Ok, dude, I now see your points. Actually, following your comments and a long Skype discussion with Jean-Michel from Helsingin, I modified rather seriously the description of my points about the D-S ratio representation, since they were obviously confusing… You have completely summarised my feelings about the D-S representation! Something absurd from a mathematical perspective, unless one imposes constraints that are unrelated with measure-theory. I still fail to see the connection with Wald tests, because again this is a Bayes factor and you cannot look at it as a likelihood ratio. Maybe at best as a profile likelihood ratio?

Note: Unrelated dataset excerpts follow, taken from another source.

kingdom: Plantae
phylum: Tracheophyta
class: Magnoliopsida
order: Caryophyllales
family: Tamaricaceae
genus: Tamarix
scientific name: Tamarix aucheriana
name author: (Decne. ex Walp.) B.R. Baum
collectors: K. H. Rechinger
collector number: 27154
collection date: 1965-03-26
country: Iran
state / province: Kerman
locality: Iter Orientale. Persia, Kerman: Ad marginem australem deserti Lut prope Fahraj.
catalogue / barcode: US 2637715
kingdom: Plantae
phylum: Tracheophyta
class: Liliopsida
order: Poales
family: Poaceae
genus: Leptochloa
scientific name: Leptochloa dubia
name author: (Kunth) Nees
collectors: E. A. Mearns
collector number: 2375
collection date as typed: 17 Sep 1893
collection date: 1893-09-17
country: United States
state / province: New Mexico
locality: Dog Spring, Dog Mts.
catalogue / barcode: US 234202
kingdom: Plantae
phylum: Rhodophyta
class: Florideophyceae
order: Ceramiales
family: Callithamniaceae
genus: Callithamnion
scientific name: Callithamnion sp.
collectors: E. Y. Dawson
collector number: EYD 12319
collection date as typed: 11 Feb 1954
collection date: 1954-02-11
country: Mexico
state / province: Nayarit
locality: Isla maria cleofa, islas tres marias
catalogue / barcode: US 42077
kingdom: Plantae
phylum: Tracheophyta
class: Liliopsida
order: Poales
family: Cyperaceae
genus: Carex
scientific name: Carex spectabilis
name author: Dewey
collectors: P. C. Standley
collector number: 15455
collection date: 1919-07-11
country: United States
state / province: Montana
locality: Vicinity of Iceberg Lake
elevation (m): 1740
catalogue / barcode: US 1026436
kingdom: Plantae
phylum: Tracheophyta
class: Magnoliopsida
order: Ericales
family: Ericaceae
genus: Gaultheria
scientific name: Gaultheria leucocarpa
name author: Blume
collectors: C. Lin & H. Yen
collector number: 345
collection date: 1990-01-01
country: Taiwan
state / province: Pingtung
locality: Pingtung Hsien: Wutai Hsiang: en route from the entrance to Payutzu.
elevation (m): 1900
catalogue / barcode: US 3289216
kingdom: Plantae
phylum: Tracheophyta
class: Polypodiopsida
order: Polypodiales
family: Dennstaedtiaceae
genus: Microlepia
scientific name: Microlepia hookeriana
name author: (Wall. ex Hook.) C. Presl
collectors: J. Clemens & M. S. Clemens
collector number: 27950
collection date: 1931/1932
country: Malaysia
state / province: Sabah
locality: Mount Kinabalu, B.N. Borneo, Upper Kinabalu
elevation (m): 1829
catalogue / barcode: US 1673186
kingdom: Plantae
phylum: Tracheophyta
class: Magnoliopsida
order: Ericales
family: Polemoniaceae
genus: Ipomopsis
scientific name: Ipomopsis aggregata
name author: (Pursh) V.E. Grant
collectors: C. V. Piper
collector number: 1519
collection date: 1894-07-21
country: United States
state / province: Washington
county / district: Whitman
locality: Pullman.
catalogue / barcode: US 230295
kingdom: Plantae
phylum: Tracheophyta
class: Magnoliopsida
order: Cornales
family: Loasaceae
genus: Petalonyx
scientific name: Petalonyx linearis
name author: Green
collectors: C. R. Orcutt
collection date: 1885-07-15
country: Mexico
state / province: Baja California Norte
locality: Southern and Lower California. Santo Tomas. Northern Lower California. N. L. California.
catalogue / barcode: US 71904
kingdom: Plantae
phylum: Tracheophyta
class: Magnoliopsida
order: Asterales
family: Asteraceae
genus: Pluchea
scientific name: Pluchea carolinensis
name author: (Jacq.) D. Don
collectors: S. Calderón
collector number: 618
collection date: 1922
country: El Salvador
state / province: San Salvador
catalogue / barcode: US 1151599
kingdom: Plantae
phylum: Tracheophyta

September 25, 2009 at 2:59 pm

I believe that your criticism of the Dickey-Savage ratio is basically the same that is often raised against the MAP estimator: Both the MAP estimator and the D-S ratio are clearly meaningful ideas when the parameter is discrete, but for continuous parameters it is much less clear. Indeed, there are examples where the MAP estimator has unpleasant properties and I would expect some cases where the D-S ratio gives unexpected results as well.

This being said, the MAP estimator has a reassuring behavior when the sample size is large in that it is equivalent to the maximum likelihood estimator and hence consistent, etc. Do similar results exists for the D-S ratio? Unsurprisingly, I would expect this to be equivalent to the Wald test but has this been shown formally?

September 25, 2009 at 5:14 pm

Sorry, dude!, but I somehow disagree with your association of the MAP estimator with the Dickey-Savage ratio: the former is dependent on the dominating measure associated with the prior density and not so much on the version of this density (since removing a set of measure zero almost surely does not change the MAP estimate), while the Dickey-Savage ratio paradox is strictly related with the non-unicity of the density over a set of measure zero. Changing the dominating measure keeps the ratio the same.

Furthermore, I do not understand your second point. The Dickey-Savage ratio is the Bayes factor, hence it does not have any specific inferential property. It simply proposes a particular representation of the Bayes factor in terms of the prior/posterior under the alternative hypothesis. The Bayes factor being consistent, so is the Dickey-Savage ratio representation… As you rightly point out, the problem vanishes in discrete settings. To make the Dickey-Savage ratio work in continuous settings, I think imposing to the prior and posterior densities both to be continuous should be sufficient if the parameter space is connected.

In a very few days, I hope this will become clearer with the note we are completing on this (the R programme for the example is written and working). The implementation of the modified Gibbs sampler is straightforward and the numerical results coincide with other approximations to the Bayes factor, like Chib’s and the harmonic ones.